I suppose any system could work if we had Jesus Christ himself in charge of all economic distribution. But as we read in the gospels, Jesus rejected that responsibility.

A just and free society cannot decide the question of economic distribution based on the concept of deserving. Instead, I suggest that society be built on the concept of grace, which is the radical notion that we  do not get anything from merit, but from the freedom of giving. As Jesus says in the parable of the laborers in the vineyard, "Am I not allowed to do what I choose with what belongs to me? Or do you begrudge my generosity?"

For the present I'm going to hedge the question of property rights and how they should be defined. Suffice it to say, without any concept of property (implicit or explicit), members of a society have no way to understand gift. If I cannot own anything, then I cannot give or receive anything. Ownership is not the ultimate value in a society, but it is a necessary feature.

(Note well that I have concentrated on gift and have not even mentioned exchange. Gift is always prior to exchange, since if we had never been given anything (at the very least our own lives) we would have nothing to exchange. About exchange free market economists have many things to say, but perhaps it bears repeating that a free society is based on more than economics!)
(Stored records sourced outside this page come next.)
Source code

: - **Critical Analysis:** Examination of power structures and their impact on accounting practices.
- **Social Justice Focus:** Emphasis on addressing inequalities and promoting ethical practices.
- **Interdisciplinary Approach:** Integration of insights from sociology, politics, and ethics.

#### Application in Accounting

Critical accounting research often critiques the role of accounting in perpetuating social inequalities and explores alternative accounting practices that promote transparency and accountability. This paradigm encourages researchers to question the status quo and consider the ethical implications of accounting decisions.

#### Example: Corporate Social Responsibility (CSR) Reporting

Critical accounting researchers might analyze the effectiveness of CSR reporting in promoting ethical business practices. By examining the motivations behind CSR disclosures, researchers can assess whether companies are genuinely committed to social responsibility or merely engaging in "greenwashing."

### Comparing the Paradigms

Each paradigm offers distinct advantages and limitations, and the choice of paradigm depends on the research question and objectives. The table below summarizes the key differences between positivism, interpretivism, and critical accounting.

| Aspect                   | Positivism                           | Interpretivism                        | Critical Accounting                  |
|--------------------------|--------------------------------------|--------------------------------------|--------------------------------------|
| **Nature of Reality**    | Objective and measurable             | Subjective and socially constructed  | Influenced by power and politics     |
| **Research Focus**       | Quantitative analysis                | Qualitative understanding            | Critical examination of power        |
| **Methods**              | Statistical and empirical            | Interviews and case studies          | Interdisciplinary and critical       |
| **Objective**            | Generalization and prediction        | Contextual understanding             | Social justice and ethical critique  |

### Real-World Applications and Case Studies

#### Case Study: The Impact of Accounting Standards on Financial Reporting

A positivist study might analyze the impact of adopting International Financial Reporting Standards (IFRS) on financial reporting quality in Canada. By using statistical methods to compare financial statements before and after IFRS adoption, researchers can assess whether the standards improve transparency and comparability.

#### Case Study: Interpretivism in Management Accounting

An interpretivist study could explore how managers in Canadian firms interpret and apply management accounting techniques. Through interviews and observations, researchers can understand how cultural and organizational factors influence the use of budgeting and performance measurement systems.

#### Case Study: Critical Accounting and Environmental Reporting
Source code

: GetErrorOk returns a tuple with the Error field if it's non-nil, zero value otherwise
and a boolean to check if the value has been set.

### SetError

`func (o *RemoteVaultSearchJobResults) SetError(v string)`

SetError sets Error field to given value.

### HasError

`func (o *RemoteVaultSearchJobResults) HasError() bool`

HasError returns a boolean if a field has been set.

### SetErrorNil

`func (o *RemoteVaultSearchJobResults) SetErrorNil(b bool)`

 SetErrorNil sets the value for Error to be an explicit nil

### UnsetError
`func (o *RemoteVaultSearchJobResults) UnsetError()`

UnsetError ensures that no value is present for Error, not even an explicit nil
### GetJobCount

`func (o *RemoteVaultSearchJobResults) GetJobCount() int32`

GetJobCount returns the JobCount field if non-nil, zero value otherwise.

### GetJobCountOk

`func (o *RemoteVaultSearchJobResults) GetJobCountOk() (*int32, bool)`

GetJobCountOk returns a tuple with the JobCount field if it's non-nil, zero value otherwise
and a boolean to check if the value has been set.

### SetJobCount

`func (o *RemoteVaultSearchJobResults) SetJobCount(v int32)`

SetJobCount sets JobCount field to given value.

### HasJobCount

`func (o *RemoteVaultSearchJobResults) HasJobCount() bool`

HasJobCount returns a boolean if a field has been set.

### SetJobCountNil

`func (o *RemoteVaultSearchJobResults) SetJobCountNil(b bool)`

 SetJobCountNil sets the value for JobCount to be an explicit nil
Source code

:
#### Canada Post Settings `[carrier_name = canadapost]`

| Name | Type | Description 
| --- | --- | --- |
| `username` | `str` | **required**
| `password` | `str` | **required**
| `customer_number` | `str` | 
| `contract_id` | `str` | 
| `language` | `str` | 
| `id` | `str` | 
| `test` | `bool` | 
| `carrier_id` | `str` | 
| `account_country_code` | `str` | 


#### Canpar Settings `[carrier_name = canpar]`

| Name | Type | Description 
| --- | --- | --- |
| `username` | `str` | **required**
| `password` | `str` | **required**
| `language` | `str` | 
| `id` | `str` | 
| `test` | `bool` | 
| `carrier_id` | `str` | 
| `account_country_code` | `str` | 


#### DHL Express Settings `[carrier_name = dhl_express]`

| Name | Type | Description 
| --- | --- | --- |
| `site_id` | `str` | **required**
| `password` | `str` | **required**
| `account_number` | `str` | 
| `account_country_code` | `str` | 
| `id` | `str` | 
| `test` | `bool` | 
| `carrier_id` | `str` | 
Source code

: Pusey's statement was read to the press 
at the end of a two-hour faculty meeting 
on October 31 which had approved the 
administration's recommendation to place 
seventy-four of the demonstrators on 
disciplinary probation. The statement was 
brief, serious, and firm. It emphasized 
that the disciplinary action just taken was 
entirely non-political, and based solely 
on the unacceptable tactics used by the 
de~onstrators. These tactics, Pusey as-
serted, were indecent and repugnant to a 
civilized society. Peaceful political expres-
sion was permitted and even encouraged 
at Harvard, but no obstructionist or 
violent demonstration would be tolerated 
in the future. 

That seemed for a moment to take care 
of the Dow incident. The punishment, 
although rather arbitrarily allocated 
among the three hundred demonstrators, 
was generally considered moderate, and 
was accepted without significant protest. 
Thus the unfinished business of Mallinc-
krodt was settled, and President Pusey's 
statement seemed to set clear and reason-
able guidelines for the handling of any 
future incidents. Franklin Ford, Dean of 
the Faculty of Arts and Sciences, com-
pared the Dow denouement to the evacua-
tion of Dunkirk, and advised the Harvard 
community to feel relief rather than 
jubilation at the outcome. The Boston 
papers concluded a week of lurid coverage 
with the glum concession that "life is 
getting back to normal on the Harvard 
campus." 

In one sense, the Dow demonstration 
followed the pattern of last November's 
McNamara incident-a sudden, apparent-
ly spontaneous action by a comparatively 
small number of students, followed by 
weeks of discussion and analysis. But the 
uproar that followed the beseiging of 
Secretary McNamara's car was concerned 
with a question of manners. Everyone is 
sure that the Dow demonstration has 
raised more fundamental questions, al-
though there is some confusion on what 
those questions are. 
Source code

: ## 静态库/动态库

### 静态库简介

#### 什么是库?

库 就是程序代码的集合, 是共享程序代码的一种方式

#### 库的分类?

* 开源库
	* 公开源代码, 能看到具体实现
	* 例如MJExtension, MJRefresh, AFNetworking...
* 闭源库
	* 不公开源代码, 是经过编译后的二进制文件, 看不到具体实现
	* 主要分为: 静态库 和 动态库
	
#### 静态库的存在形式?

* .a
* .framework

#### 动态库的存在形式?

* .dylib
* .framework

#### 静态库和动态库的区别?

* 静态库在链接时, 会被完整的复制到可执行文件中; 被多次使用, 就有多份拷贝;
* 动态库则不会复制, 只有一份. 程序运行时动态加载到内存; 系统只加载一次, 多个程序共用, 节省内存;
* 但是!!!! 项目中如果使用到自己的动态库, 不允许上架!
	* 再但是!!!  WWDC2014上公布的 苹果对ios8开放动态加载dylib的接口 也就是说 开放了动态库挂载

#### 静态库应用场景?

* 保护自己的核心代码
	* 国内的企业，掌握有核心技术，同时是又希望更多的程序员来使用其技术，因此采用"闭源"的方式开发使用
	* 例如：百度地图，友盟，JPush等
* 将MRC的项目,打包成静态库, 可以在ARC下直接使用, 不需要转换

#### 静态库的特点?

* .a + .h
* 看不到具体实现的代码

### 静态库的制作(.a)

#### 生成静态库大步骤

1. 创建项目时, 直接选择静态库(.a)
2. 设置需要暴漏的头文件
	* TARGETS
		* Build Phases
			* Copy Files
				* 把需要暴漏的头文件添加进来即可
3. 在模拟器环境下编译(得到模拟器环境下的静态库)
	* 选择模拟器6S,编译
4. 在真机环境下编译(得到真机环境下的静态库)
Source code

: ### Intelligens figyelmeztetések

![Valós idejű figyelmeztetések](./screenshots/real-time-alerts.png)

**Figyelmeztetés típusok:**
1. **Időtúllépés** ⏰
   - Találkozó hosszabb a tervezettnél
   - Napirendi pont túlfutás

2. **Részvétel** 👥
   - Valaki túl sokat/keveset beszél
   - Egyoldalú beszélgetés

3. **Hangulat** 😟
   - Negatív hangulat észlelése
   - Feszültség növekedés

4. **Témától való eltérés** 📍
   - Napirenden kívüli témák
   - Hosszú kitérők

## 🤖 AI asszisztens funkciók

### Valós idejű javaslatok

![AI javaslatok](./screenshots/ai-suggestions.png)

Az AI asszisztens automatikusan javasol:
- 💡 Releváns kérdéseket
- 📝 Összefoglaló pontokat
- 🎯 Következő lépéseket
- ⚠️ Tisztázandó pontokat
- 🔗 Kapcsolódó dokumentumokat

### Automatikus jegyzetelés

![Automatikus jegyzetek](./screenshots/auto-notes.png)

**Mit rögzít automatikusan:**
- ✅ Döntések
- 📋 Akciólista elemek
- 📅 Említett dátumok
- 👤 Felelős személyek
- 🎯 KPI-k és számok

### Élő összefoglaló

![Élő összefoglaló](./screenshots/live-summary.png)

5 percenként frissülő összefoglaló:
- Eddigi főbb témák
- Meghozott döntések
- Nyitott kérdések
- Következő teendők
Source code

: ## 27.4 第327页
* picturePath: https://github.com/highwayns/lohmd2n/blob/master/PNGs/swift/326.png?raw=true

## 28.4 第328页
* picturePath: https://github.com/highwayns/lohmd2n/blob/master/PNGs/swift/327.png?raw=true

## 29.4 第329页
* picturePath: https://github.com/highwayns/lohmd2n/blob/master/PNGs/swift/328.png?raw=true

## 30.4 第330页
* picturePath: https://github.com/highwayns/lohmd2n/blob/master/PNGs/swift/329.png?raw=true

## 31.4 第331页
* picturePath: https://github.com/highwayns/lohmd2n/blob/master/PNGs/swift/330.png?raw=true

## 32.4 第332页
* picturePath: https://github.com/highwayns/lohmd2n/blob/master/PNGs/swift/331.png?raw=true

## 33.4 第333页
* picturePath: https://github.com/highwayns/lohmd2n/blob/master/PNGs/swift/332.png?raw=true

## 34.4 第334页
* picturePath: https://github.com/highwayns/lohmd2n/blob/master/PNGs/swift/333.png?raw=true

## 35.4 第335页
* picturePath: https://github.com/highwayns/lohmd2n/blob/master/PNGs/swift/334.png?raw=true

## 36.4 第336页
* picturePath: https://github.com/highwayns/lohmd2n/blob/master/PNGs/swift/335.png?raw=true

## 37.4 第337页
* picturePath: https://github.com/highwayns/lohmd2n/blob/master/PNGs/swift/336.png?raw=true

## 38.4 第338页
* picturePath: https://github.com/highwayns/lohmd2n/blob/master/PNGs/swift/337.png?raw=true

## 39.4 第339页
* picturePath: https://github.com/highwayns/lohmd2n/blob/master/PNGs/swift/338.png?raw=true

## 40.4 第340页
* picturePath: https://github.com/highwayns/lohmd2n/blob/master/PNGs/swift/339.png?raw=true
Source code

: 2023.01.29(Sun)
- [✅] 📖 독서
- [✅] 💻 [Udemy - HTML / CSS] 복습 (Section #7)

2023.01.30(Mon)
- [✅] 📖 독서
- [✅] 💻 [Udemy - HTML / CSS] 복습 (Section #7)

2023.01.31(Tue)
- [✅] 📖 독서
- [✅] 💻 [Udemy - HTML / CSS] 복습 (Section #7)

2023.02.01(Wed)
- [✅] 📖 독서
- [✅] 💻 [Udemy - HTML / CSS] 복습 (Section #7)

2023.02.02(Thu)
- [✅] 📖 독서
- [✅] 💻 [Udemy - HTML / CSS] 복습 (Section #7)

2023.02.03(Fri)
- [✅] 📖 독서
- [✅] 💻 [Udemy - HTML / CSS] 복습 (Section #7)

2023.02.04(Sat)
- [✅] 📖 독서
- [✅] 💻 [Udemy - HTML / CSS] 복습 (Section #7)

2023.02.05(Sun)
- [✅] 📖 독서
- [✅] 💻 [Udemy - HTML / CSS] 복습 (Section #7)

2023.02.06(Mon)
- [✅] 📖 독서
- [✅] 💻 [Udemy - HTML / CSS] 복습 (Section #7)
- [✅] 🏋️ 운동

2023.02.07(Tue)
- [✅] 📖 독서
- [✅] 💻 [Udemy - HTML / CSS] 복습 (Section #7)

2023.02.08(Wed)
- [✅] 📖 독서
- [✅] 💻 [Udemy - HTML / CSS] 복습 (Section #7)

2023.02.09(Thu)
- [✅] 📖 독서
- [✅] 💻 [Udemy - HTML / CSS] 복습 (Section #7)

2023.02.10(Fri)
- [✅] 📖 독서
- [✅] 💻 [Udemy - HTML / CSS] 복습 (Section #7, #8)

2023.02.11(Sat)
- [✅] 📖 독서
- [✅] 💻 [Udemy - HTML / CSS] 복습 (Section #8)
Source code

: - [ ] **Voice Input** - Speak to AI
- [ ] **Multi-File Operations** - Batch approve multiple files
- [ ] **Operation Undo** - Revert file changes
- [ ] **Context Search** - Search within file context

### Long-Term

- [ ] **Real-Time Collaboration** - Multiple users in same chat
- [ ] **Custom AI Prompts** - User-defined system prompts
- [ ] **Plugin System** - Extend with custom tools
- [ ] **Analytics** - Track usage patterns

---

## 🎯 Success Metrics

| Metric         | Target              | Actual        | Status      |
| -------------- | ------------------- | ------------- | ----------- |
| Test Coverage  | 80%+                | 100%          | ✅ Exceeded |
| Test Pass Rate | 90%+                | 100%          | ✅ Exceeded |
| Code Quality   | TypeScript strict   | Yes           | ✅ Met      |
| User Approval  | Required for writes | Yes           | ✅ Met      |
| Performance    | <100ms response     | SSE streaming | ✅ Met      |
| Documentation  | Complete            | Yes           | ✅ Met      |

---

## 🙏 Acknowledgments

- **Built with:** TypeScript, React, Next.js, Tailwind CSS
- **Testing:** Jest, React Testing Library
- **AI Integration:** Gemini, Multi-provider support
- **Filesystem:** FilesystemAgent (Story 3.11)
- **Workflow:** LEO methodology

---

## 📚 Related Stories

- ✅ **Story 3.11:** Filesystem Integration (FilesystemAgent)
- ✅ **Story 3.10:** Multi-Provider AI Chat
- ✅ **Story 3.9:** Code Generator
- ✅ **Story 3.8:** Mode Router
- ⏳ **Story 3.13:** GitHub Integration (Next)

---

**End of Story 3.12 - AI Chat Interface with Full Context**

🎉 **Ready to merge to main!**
Once we accept this principle of grace, there remains a lot of work to be done concerning the nature of property rights and defining the limitations of government. However, my concern is that most people do not seem to accept this principle, because the principle of deserving is so much more intuitive. Surely no one deserves to have "so much money"--a hundred thousand dollars? a million dollars? a billion dollars?--and surely the poor deserve something from those who have more than they need. So might a liberal say. On the other hand, surely people deserve to keep the money they make, and surely lazy people don't deserve anything from those of us who work hard. So might a conservative say. I don't say either one of these things, because I know that none of us--not even the best of us--really deserve anything. I don't say that people shouldn't be praised for their accomplishments; but even this praise is a gift, freely given by those who rightly enjoy seeing good things accomplished in the world.

Yet in spite of our undeserving (or, more properly, in spite of the fact that "deserving" isn't the right category to be applied), we do have an abundance of good things. Should we reject them just because we do not deserve them? On the contrary, the best way to appreciate a good gift is to enjoy it, and to give to others as a response. But when you convince people that everything is a matter of deserving, it is remarkable how stingy they become. Or do you call it generosity when a man gives everything he has at gunpoint? Only a free society can foster true generosity.

On first examination, it looked as if grace and freedom were somehow opposed. It turns out quite the opposite: the one cannot exist without the other.